Key Facts

Abstract:
Ubiquitination is achieved through a co-ordinated enzymatic cascade of E1, E2, and E3 ligases. E1 ubiquitin activating enzymes are the initiators of ubiquitination. In most metazoans two E1 ubiquitin activating enzymes exist: UBA1 and the non-canonical E1, UBA6. Recently, we and others have discovered that the E2 and regulator of cell death and development, BIRC6, functions exclusively with UBA6. Both UBA6 and BIRC6 are essential for normal development and brain specific UBA6 knockout mice display neurological disorders. Despite their functional importance, how E2 ubiquitin-conjugating enzymes function exclusively with UBA6 is not understood. Through trapping stable complexes of E2s receiving ubiquitin from UBA6 we are uncovering the molecular determinants of E2 specificity.
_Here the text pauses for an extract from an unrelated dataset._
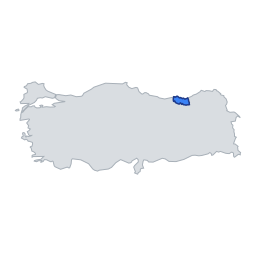 Trabzon highlighted on a map of Turkey
{"feature_id": "TUR-2302", "entity_name": "Trabzon", "entity_type": "Province", "adm_level": 1, "iso_a3": "TUR", "parent_name": "Turkey", "parent_adm1": "", "projection": "natural_earth1", "projection_center": [39.741, 40.811], "detail": "fine", "context": "in_parent", "style": "filled", "palette": "blue", "viewbox_px": 256, "rotation_deg": 0, "n_neighbors": 0, "source": "natural_earth", "source_scale": "10m", "svg_char_len": 4503}
<svg xmlns="http://www.w3.org/2000/svg" viewBox="0 0 256 256"><path d="M201.2,90.3L204.9,91.5L206.1,90.6L209.4,90.8L212.4,91.4L214.0,89.4L216.1,89.6L216.5,90.7L217.5,91.0L220.7,93.7L220.3,94.0L221.1,95.0L223.8,95.6L224.0,96.9L226.1,98.9L227.2,102.0L226.6,104.2L225.5,105.5L227.2,110.2L226.7,110.7L229.9,112.3L234.0,112.0L235.3,112.7L239.3,116.3L240.3,117.7L237.6,116.0L236.1,117.5L235.3,121.1L231.0,121.8L231.7,124.1L232.9,125.2L232.6,127.4L232.9,128.3L234.1,129.7L233.9,131.7L234.5,133.9L234.5,136.4L236.3,137.2L235.5,138.3L233.6,143.4L233.7,143.9L235.1,144.0L238.1,146.4L237.6,147.1L238.0,150.4L240.6,152.6L240.2,153.6L240.3,154.8L238.4,154.3L234.6,157.2L234.2,157.1L233.6,156.1L233.5,153.2L232.6,152.4L231.4,152.2L229.3,153.6L227.4,153.5L225.5,153.2L220.4,151.4L218.6,152.1L216.6,151.4L212.9,155.0L211.7,155.3L211.2,153.5L209.8,152.5L208.2,153.8L201.7,155.5L198.7,155.8L195.1,155.2L192.1,155.4L183.9,159.4L176.0,161.6L169.0,161.4L165.2,158.9L162.2,158.3L153.1,162.1L148.7,162.0L147.3,160.4L143.9,159.8L143.1,161.3L142.4,164.9L143.6,168.2L141.6,168.4L140.4,169.1L140.1,171.6L138.3,172.6L137.7,174.1L137.4,174.1L134.6,172.9L135.4,171.7L133.7,167.1L134.6,165.6L138.3,161.9L138.2,159.7L136.7,158.2L132.0,160.9L131.6,162.0L130.5,162.8L128.8,163.1L120.6,159.6L115.8,162.7L111.6,167.3L108.4,169.0L99.3,170.2L97.6,171.1L94.5,170.2L92.7,168.9L88.6,163.7L80.7,159.8L72.3,158.8L71.5,159.9L71.1,163.9L69.7,167.7L69.0,168.0L67.2,167.1L60.6,169.3L55.1,166.8L54.2,165.8L53.1,161.4L52.3,161.1L51.4,161.7L50.5,161.7L46.6,159.8L44.4,159.6L43.1,161.5L40.9,162.3L40.9,161.7L41.8,160.5L38.4,160.8L36.6,161.7L34.2,161.1L34.4,160.6L36.4,160.0L40.9,159.3L43.8,156.4L33.2,156.6L32.1,157.2L32.0,155.7L32.7,155.0L35.5,154.4L35.3,153.2L33.7,151.8L31.9,151.1L31.1,147.9L30.2,147.1L30.4,146.7L32.1,146.1L32.6,143.8L32.4,142.4L29.0,141.2L28.2,141.3L27.4,140.0L26.0,139.2L24.8,139.9L21.4,138.0L22.1,136.6L22.9,136.7L23.2,135.6L22.6,133.8L22.7,132.9L23.4,132.6L24.3,132.8L25.1,133.9L25.1,135.9L26.0,137.1L26.7,135.9L28.2,136.6L31.0,135.9L31.6,135.4L29.6,135.5L28.8,135.0L27.3,131.6L29.0,130.6L30.3,129.0L28.0,127.9L28.6,125.6L26.7,123.0L29.5,119.7L29.4,119.2L28.6,119.0L20.1,120.4L20.0,118.9L20.7,117.7L20.8,114.5L21.3,112.7L22.8,112.2L24.9,109.7L28.1,106.7L31.3,106.8L32.6,105.9L34.5,105.9L35.0,107.1L36.7,107.9L39.7,107.8L41.1,107.0L39.8,105.5L41.5,105.1L42.8,105.4L42.0,107.0L42.4,107.2L46.3,106.7L50.3,107.1L54.7,106.9L55.3,106.4L52.2,104.7L54.3,103.3L55.4,103.1L64.7,101.7L64.8,101.4L59.1,100.7L56.3,98.8L55.5,97.8L56.2,95.3L56.8,94.7L58.9,94.6L65.8,95.7L70.8,95.0L76.2,96.7L81.4,96.3L82.5,95.6L83.9,93.2L91.3,89.2L93.9,87.2L105.4,83.2L122.5,83.9L125.5,82.3L127.2,82.8L126.7,83.9L126.8,84.8L128.8,87.2L131.8,88.6L136.0,87.4L137.6,87.9L139.0,91.6L141.6,93.9L142.8,94.0L144.5,92.7L146.0,92.6L148.5,93.9L149.3,95.2L157.5,96.7L159.2,97.9L164.7,99.0L176.9,96.3L181.4,98.2L185.1,98.7L186.7,98.5L191.7,96.3L193.2,95.1L196.3,94.1L200.1,91.7L201.2,90.3ZM44.0,83.7L43.7,85.4L44.3,87.2L45.9,89.8L47.6,91.1L55.8,94.5L54.5,97.8L52.4,98.3L45.3,96.7L42.4,98.0L40.3,97.7L37.4,98.3L36.5,100.2L34.4,102.5L28.6,105.3L23.1,110.8L21.6,111.5L22.3,109.6L22.4,108.0L24.7,106.1L28.0,104.6L28.9,103.4L20.8,103.6L20.1,101.9L21.0,101.6L23.7,98.6L24.0,97.4L23.9,94.4L27.2,92.7L27.5,92.0L27.1,89.1L24.1,87.4L24.3,86.6L26.4,85.8L27.7,83.7L30.9,83.3L32.4,82.4L35.2,81.9L38.4,84.4L42.5,83.4L44.0,83.7ZM18.9,110.6L16.2,111.0L15.4,110.6L16.2,109.7L18.4,109.1L19.0,110.0L18.9,110.6Z" fill="#d9dde1" stroke="#a8b0b8" stroke-width="1"/><path d="M173.7,96.8L173.8,96.8L173.9,96.7L174.3,96.8L174.5,96.8L174.9,97.1L175.1,97.2L175.3,97.1L175.6,96.9L175.9,96.9L176.0,96.8L176.6,96.5L176.7,96.4L176.8,96.3L177.0,96.2L177.7,96.4L177.9,96.6L178.2,96.9L178.9,97.5L179.3,97.8L179.8,97.9L180.0,97.8L180.2,97.7L180.5,97.6L180.8,97.9L181.2,97.9L181.3,97.9L182.0,98.4L182.2,98.5L182.4,98.6L182.6,98.4L183.3,98.2L183.6,98.2L184.3,98.8L184.6,99.0L185.1,99.1L185.3,99.0L185.6,98.9L185.9,98.8L186.3,98.7L186.6,98.5L187.1,98.4L187.7,98.0L188.2,98.9L188.5,99.9L188.6,100.9L189.3,102.7L189.2,103.7L189.4,104.6L189.1,104.7L188.7,104.8L187.5,104.8L186.9,104.9L186.3,105.1L185.8,105.1L184.8,104.8L183.8,104.8L183.3,104.5L182.6,103.7L182.3,103.6L182.2,103.7L182.0,103.8L182.1,104.1L181.9,104.3L181.7,104.3L181.1,103.4L180.3,102.9L180.0,103.2L179.8,103.8L179.6,104.0L179.4,104.0L178.7,104.0L176.0,102.9L175.2,102.1L175.0,101.3L174.5,101.0L174.3,101.2L174.1,101.4L173.8,101.4L173.6,101.3L173.4,100.7L173.3,99.4L173.3,98.6L173.7,96.8Z" fill="#3b82f6" stroke="#1e3a8a" stroke-width="1.5"/></svg>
Our work will provide the fundamental molecular understanding crucial for investigating the non-canonical ubiquitination pathway in cellular processes.
Bio:
I completed my PhD at the University of Leicester under the supervision of Professor Peter Moody learning the dark arts of protein crystallography. I then moved to the University of Liverpool where I was a postdoc with Dr Igor Barsukov and Professor Lu-Yun Lian using NMR and crystallography to study the cell adhesion protein Talin. A collaboration with Professors Mike Clague and Sylvie Urbé in Liverpool ignited my interest in the small protein, ubiquitin. This led me to join the lab of Dr David Komander at the MRC Laboratory of Molecular Biology, Cambridge, where I became an Investigator Scientist. In 2018 I established my independent group in the Department of Biochemistry with an MRC Career Development Award.